What needs to be done:
From the data below, copy each line that includes the word "jugador".

═════ Data provided

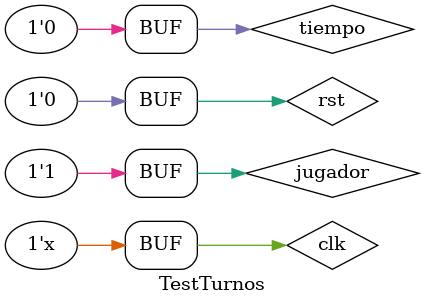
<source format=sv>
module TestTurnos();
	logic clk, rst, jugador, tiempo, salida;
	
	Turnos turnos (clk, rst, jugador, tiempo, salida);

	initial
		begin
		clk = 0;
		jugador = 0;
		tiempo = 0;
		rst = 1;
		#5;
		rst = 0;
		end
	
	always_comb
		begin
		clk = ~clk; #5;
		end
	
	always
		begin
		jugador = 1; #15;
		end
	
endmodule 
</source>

══════════

Response to the exercise:
	logic clk, rst, jugador, tiempo, salida;
	Turnos turnos (clk, rst, jugador, tiempo, salida);
		jugador = 0;
		jugador = 1; #15;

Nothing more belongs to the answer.